__Task to carry out__
When a record holds a picture, leave the picture out and copy everything else exactly.

__Provided records__

· · ·

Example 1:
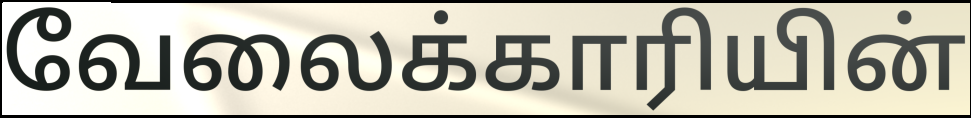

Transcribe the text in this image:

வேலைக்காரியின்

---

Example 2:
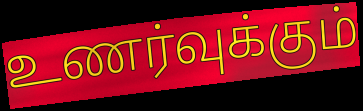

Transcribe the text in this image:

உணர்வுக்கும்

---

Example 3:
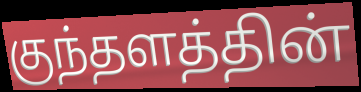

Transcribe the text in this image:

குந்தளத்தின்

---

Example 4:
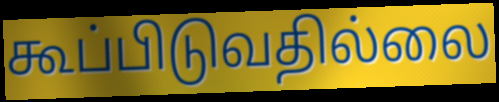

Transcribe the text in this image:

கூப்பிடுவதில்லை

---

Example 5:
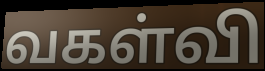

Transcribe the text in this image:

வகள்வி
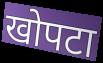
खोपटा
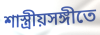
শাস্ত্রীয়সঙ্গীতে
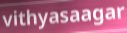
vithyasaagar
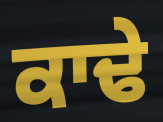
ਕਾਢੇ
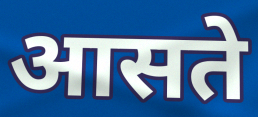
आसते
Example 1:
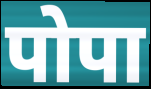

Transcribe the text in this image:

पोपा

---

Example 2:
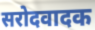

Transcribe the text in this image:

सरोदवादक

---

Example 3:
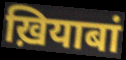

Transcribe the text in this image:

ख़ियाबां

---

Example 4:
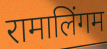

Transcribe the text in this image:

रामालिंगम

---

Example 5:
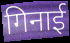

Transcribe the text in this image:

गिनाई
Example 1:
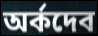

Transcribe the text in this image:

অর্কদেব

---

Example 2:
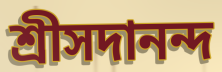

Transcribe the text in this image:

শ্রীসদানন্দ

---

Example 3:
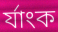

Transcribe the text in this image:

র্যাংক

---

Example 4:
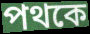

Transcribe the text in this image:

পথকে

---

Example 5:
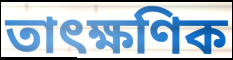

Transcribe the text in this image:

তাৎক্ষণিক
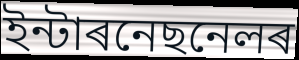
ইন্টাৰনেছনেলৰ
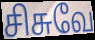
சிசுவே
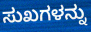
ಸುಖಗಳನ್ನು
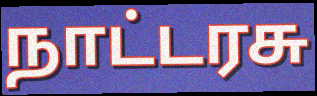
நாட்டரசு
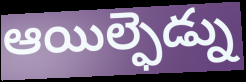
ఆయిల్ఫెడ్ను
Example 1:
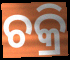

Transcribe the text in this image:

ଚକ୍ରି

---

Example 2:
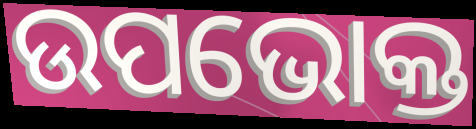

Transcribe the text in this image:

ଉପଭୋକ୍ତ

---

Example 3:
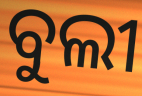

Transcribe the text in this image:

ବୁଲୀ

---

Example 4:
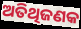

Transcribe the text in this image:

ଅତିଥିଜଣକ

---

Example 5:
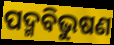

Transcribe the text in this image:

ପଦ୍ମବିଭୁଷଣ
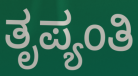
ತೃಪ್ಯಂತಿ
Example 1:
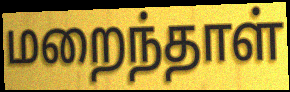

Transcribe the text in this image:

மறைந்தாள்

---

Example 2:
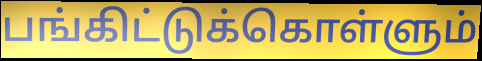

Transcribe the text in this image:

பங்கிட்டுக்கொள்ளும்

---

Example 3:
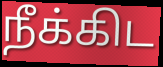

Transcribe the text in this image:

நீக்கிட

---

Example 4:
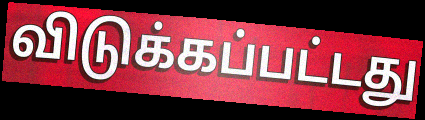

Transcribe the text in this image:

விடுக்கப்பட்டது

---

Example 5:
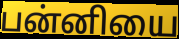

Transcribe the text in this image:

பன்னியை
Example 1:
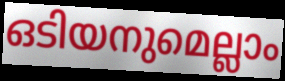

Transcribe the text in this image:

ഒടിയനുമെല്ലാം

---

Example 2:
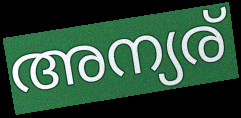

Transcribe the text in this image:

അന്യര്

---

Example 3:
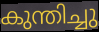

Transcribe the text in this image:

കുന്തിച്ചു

· · ·

__Completed task__
Example 1:

Transcribe the text in this image:

வேலைக்காரியின்

---

Example 2:

Transcribe the text in this image:

உணர்வுக்கும்

---

Example 3:

Transcribe the text in this image:

குந்தளத்தின்

---

Example 4:

Transcribe the text in this image:

கூப்பிடுவதில்லை

---

Example 5:

Transcribe the text in this image:

வகள்வி
खोपटा
শাস্ত্রীয়সঙ্গীতে
vithyasaagar
ਕਾਢੇ
आसते
Example 1:

Transcribe the text in this image:

पोपा

---

Example 2:

Transcribe the text in this image:

सरोदवादक

---

Example 3:

Transcribe the text in this image:

ख़ियाबां

---

Example 4:

Transcribe the text in this image:

रामालिंगम

---

Example 5:

Transcribe the text in this image:

गिनाई
Example 1:

Transcribe the text in this image:

অর্কদেব

---

Example 2:

Transcribe the text in this image:

শ্রীসদানন্দ

---

Example 3:

Transcribe the text in this image:

র্যাংক

---

Example 4:

Transcribe the text in this image:

পথকে

---

Example 5:

Transcribe the text in this image:

তাৎক্ষণিক
ইন্টাৰনেছনেলৰ
சிசுவே
ಸುಖಗಳನ್ನು
நாட்டரசு
ఆయిల్ఫెడ్ను
Example 1:

Transcribe the text in this image:

ଚକ୍ରି

---

Example 2:

Transcribe the text in this image:

ଉପଭୋକ୍ତ

---

Example 3:

Transcribe the text in this image:

ବୁଲୀ

---

Example 4:

Transcribe the text in this image:

ଅତିଥିଜଣକ

---

Example 5:

Transcribe the text in this image:

ପଦ୍ମବିଭୁଷଣ
ತೃಪ್ಯಂತಿ
Example 1:

Transcribe the text in this image:

மறைந்தாள்

---

Example 2:

Transcribe the text in this image:

பங்கிட்டுக்கொள்ளும்

---

Example 3:

Transcribe the text in this image:

நீக்கிட

---

Example 4:

Transcribe the text in this image:

விடுக்கப்பட்டது

---

Example 5:

Transcribe the text in this image:

பன்னியை
Example 1:

Transcribe the text in this image:

ഒടിയനുമെല്ലാം

---

Example 2:

Transcribe the text in this image:

അന്യര്

---

Example 3:

Transcribe the text in this image:

കുന്തിച്ചു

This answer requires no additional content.